「v6プラスにしたらポート開放ができなくなった」という話をよく聞くが、これは半分だけ正しい。MAP-E方式では割り当てられた240個のポートに限ってポート開放ができる。
制限の中身と、実際に使えるポート番号の調べ方をまとめる。
なぜ制限があるのか
MAP-Eでは1つのグローバルIPv4アドレスを複数の契約者で共有している。同じIPアドレスを何人かで使う以上、ポート番号も分け合う必要がある。
その結果、1契約あたりに割り当てられるのが240個になる。
DS-Lite方式はそもそもユーザ側にグローバルIPv4アドレスが割り当てられないため、ポート開放は一切できない。この点でMAP-Eのほうが自由度は高い。
使えるポート番号のルール
割り当てられるポートは連続した番号ではなく、16個ずつの連続した範囲が15セットという形で飛び飛びに配置される。合計で240個になる。

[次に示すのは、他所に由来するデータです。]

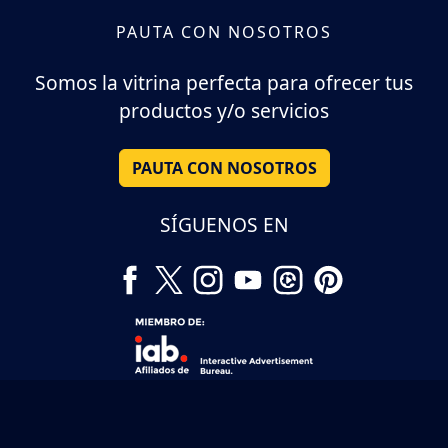
PAUTA CON NOSOTROS
Somos la vitrina perfecta para ofrecer tus
productos y/o servicios
PAUTA CON NOSOTROS
SÍGUENOS EN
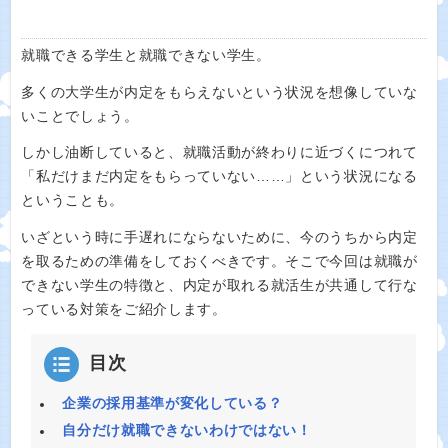
就職できる学生と就職できない学生。
多くの大学生が内定をもらえないという状況を想像していな
いことでしょう。
しかし油断していると、就職活動が終わりに近づくにつれて
「私だけまだ内定をもらっていない……」という状況になる
ということも。
いざという時に手遅れにならないために、今のうちから内定
を取るための準備をしておくべきです。そこで今回は就職が
できない学生の特徴と、内定が取れる就活生が共通して行な
っている対策をご紹介します。
目次
企業の採用基準が変化している？
自分だけ就職できないわけではない！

どの範囲が割り当てられるかは、契約者のグローバルIPv6アドレスによって決まる。ルールはRFC7597で定義されている。
0〜1023番のWell-knownポートは、どのIPv6アドレスであっても割り当てられない。したがって、以下は使用できない。
| ポート | 用途 |
|---|---|
| 80 | HTTP |
| 443 | HTTPS |
| 25 | SMTP |
| 22 | SSH |
| 53 | DNS |
Webサーバやメールサーバを公開したい場合、MAP-Eでは実現できない。この用途では固定IP契約が必要になる。
自分に割り当てられたポートを調べる
グローバルIPv6アドレスから計算できるが、手計算は現実的ではない。MAP-E方式の使用可能ポートを確認できるWebツールが公開されているので、それを使うのが早い。
割り当ての当たり外れはない。どのIPv6アドレスでも240個で、Well-knownポートは含まれない。
ポート開放の設定例
ヤマハルータの場合
外側9980番を、内側の192.168.100.2の同ポートへ転送する例。
nat descriptor masquerade static 1200 1 192.168.100.2 tcp 9980
ip filter 201001 pass * 192.168.100.2 tcp * 9980
NATディスクリプタ番号は、外側アドレスがMAP-Eのものを指定する。GUIの「詳細設定 > NAT > NATディスクリプターの一覧」から確認できる。
外側と内側でポート番号を変えることもできる。内側80番のWebサーバを、外側9090番で公開する場合は次のようになる。
nat descriptor masquerade static 1200 1 192.168.100.2 tcp 9090=80
これで http://グローバルIPv4:9090/ でアクセスできる。内側は80番のままでよいので、サーバ側の設定を変える必要はない。
対応状況の注意点
IPv6が使えていても、v6プラスとは限らない。
「ぷららv6エクスプレス」はOCNバーチャルコネクトで、v6プラスとは別のサービスになる。同じMAP-E方式なので理論上は同じことができるはずだが、ルータの設定画面が異なり、機種によってはポート開放できないことがある。
契約しているサービス名を先に確認すること。
ポートが枯渇することがある
240個という数字は、ポート開放だけでなく通常の通信でも消費される。
NATセッションが大量に張られると240個を使い切り、新規の接続ができなくなる。名前解決がタイムアウトしたり、インターネットに繋がらなくなったりする。
ヤマハルータには「ポートセービングIPマスカレード」という、少ないポートで多くのセッションを扱う機能がある。ただしTCPにのみ適用され、UDPには効かない。UDPを多用する環境(コンテナ環境、大量のDNSクエリなど)では枯渇が起きやすい。
家庭での通常利用ならまず問題にならないが、自宅にサーバやKubernetesクラスタを置いているような環境では現実に起こりうる。
まとめ
| やりたいこと | MAP-Eで可能か |
|---|---|
| ゲームのポート開放(ポート指定自由) | ○ |
| NAS・監視カメラの公開(ポート番号を選べる) | ○ |
| Webサーバの公開(80/443) | × |
| メールサーバの運用 | × |
| 大量のUDPセッションを張る | △(枯渇の可能性) |
80番や443番が必要なら、固定IP契約に切り替えるのが唯一の解決策になる。